Every line of the listing should be retyped exactly, but none of the pictures should be.
━━ Available data ━━
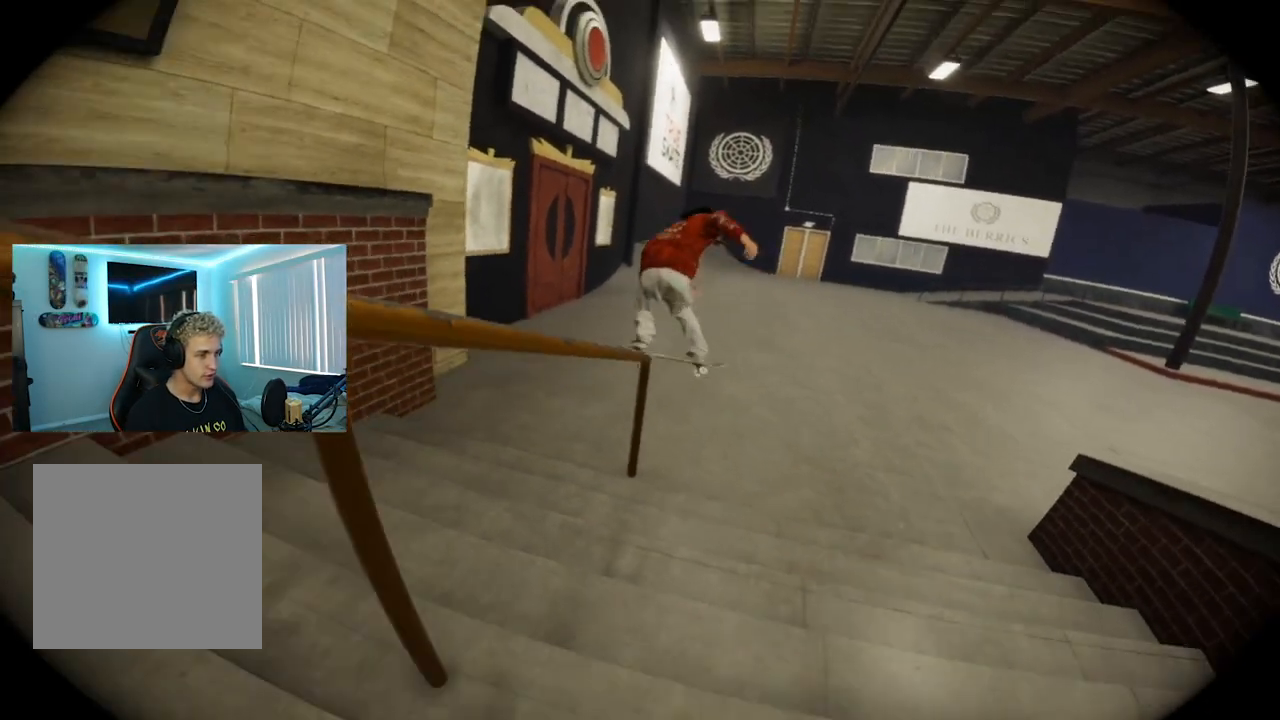
{"buttons": ["L2"], "left_stick": "center", "right_stick": "center", "events": []}
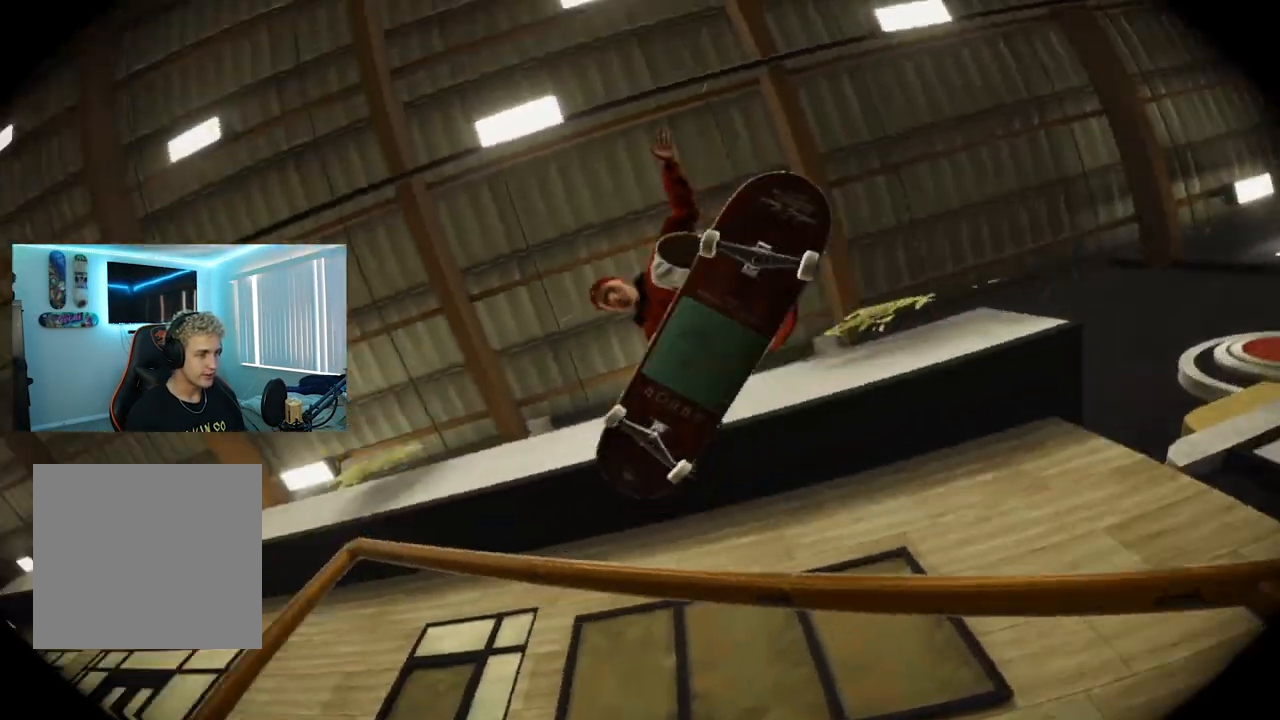
{"buttons": ["R2"], "left_stick": "center", "right_stick": "center", "events": [[351, "L2", "up"], [351, "R2", "down"]]}
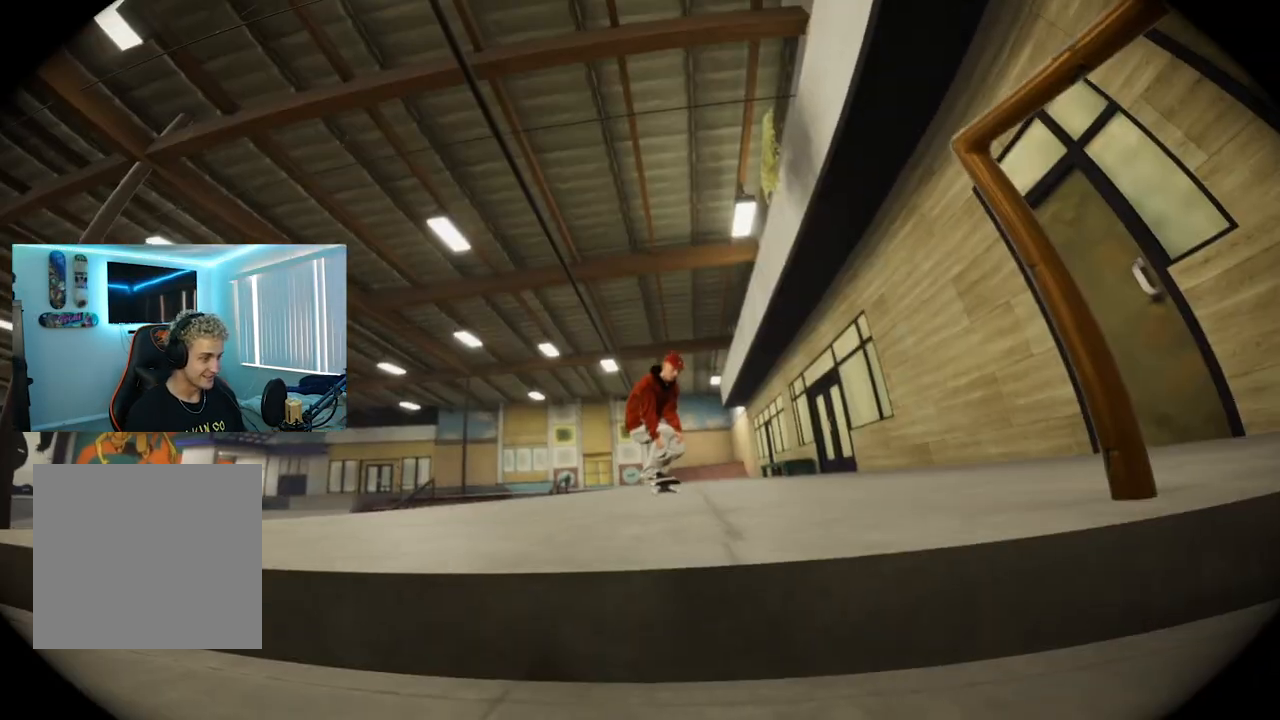
{"buttons": [], "left_stick": "center", "right_stick": "center", "events": [[50, "R2", "up"]]}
━━━
**Result for this task:**
{"buttons": ["L2"], "left_stick": "center", "right_stick": "center", "events": []}
{"buttons": ["R2"], "left_stick": "center", "right_stick": "center", "events": [[351, "L2", "up"], [351, "R2", "down"]]}
{"buttons": [], "left_stick": "center", "right_stick": "center", "events": [[50, "R2", "up"]]}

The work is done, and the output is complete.